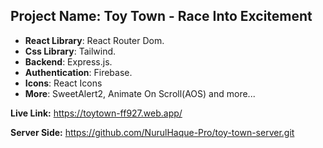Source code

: ## Project Name: Toy Town - Race Into Excitement

- **React Library**: React Router Dom.
- **Css Library**: Tailwind.
- **Backend**: Express.js.
- **Authentication**: Firebase.
- **Icons**: React Icons
- **More**: SweetAlert2, Animate On Scroll(AOS) and more...

**Live Link:** https://toytown-ff927.web.app/

**Server Side:** https://github.com/NurulHaque-Pro/toy-town-server.git
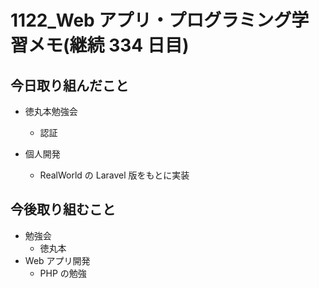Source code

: # 1122_Web アプリ・プログラミング学習メモ(継続 334 日目)

## 今日取り組んだこと

- 徳丸本勉強会

  - 認証

- 個人開発
  - RealWorld の Laravel 版をもとに実装

## 今後取り組むこと

- 勉強会
  - 徳丸本
- Web アプリ開発
  - PHP の勉強
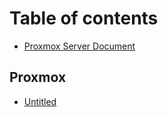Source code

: # Table of contents

* [Proxmox Server Document](README.md)

## Proxmox

* [Untitled](proxmox/untitled.md)

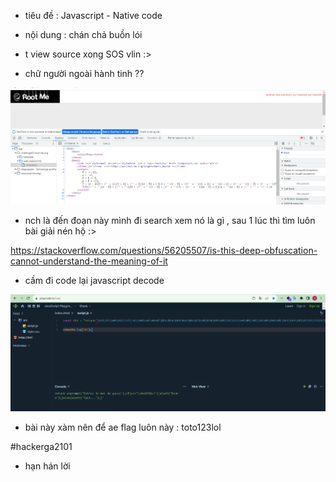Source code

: - tiêu đề : Javascript - Native code
- nội dung : chán chả buồn lói 

- t view source xong SOS vlin :> 
- chữ người ngoài hành tinh ?? 

![Alt text](<../image-client/7.1.png>)

- nch là đến đoạn này mình đi search xem nó là gì , sau 1 lúc thì tìm luôn bài giải nén hộ :> 

https://stackoverflow.com/questions/56205507/is-this-deep-obfuscation-cannot-understand-the-meaning-of-it

- cầm đi code lại javascript decode 

![Alt text](<../image-client/7.2.png>)

- bài này xàm nên để ae flag luôn này : toto123lol

#hackerga2101

- hạn hán lời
--- --- ---
INSTRUCTIONS FOR THE TASK:
What lines in the listing above contain the word "text"? Show each one.

EXERCISE RESULT:
![Alt text](<../image-client/7.1.png>)
![Alt text](<../image-client/7.2.png>)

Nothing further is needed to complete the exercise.